To add a concrete example, I am scientific director of DATA-CAN, which is the UK's health data research hub for cancer. When we set it up we decided the patient would actually be at the centre, not just as a tick box but actually at the centre. We have it that our patients actually lead some of our programmes. They sit on our steering committee, which is the highest level of the committee. Not only do they feel empowered, they are empowered. They actually look at all the research work we are doing together. They work with us, so we co-create a particular programme. They will also look at programmes and say "No, you should not be doing that research". They have the power of veto as well. That is really the way one does proper patient-focused, patient-involved and patient-engaged research. One moves away from the model where the patient is the passive recipient to where the patient is the active participant. We have found it has been absolutely fundamental to our success because the patients have been able to point out things we have not thought about. They have been able to put more of a patient focus on it in terms of quality of life and in terms of living with them beyond cancer. In our interactions with other stakeholders, we have found that patient voice is not only heard but listened to and used to actually drive the programme. Thus we are moving away from the patient simply being, as I said, a passive recipient to the patient being intimately involved. That is the way one delivers the best-quality research for the patient and for members of the public, in relation to really delivering. They must be intimately involved from the start.

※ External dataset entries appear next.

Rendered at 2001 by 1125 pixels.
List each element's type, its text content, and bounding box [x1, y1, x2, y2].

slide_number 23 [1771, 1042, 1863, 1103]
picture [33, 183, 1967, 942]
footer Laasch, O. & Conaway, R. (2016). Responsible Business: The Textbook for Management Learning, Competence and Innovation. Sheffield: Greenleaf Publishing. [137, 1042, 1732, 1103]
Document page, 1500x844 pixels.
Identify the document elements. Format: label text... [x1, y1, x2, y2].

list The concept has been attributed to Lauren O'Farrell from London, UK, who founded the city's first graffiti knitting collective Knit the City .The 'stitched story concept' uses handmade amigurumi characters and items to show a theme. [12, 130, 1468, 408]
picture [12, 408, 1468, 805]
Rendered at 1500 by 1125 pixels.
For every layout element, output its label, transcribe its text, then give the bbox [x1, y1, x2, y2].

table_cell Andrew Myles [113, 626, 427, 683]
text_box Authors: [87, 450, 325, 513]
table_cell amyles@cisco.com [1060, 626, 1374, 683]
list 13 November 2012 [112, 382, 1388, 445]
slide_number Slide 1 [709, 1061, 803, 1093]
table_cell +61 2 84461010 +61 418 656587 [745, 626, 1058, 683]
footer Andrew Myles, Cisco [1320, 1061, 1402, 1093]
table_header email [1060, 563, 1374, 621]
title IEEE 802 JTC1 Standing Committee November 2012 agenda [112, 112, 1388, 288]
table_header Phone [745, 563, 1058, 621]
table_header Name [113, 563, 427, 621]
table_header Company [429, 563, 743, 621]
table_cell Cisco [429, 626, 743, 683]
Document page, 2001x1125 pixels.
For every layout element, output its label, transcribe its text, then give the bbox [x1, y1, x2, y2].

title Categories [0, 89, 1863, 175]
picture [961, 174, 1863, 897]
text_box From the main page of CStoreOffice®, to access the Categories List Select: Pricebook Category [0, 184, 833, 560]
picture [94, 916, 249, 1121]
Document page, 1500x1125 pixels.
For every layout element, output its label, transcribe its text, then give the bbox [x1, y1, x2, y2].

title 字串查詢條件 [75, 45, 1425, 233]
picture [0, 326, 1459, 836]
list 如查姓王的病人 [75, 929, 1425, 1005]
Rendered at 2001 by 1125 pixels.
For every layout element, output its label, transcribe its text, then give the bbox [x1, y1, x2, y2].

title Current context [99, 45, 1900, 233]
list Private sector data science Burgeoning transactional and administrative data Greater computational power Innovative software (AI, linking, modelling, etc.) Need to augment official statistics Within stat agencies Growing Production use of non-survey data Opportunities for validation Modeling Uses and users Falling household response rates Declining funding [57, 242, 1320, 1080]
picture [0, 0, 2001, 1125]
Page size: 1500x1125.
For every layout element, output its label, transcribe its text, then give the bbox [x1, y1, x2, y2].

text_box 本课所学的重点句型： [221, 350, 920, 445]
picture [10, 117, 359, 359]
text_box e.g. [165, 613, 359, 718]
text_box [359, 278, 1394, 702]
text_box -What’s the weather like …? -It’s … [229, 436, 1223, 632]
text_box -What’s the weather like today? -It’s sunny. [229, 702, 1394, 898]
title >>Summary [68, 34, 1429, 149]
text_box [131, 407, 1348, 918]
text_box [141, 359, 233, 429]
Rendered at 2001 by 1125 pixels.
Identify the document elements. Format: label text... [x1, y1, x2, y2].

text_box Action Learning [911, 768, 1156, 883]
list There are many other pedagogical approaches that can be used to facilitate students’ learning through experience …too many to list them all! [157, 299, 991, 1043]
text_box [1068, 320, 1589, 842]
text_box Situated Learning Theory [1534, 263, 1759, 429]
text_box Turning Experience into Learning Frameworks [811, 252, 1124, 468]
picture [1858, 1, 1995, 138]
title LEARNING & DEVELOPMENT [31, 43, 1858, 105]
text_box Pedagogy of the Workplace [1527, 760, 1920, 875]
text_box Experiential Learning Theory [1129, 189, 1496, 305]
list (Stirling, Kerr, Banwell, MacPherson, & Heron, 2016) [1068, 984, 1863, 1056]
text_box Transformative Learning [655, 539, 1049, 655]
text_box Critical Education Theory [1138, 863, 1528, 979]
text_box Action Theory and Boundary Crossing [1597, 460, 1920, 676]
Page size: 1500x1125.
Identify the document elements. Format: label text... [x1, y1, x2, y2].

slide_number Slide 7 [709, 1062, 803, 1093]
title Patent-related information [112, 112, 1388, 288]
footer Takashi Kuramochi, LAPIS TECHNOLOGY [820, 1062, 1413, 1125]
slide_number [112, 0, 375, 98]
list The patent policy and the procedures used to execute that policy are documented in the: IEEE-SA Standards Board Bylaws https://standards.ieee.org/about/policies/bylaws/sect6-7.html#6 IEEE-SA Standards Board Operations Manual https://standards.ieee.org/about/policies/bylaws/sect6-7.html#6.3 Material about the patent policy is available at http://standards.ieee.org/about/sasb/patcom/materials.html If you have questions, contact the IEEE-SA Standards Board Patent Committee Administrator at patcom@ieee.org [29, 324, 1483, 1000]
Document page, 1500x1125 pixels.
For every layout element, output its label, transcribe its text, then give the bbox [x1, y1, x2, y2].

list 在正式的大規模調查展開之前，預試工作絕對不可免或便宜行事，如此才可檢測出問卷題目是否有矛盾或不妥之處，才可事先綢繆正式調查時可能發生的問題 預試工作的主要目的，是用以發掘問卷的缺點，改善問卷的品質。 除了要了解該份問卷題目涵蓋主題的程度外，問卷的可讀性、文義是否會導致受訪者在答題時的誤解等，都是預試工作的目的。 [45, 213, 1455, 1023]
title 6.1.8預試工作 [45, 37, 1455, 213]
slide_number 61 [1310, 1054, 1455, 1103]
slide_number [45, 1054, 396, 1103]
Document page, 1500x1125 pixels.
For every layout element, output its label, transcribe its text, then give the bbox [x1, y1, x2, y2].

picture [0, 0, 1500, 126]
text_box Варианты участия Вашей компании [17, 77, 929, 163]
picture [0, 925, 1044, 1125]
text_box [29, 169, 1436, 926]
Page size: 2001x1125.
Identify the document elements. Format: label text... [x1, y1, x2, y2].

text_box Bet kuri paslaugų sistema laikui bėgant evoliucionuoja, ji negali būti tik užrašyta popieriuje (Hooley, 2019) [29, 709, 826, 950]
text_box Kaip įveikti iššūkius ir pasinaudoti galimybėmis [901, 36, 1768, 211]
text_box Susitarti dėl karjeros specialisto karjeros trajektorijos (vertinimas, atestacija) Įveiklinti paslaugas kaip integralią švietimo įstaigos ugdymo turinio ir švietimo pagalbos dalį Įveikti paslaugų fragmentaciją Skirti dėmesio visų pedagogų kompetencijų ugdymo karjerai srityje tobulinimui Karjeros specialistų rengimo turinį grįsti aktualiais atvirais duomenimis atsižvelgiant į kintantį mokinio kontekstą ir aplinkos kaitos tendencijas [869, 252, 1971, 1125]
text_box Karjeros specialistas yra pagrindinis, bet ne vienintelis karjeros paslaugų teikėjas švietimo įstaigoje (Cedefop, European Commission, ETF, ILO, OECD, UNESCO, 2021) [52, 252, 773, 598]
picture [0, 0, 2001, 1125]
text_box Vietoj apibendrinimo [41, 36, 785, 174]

Patients were involved when we writing the grant to get the funding to do the work from the very start. That is really what we are trying in AICRI. We are looking at a different way of doing things, not the traditional way it was done in the past. We really need to bring that because patients talk to us and say they want to have a better quality of life so we should be studying quality of life. We have done studies right across Europe and the amount of research that has been spent on quality of life is 2%. That is just not good enough. However, to drive that we need patients to tell us their experiences. What are they experiencing in response to particular treatments or drugs? Senator Currie asked about palliative care earlier. They are the areas we should be working on as well. It should not all be about the next big thing and innovation. It must also be about delivering what patients want.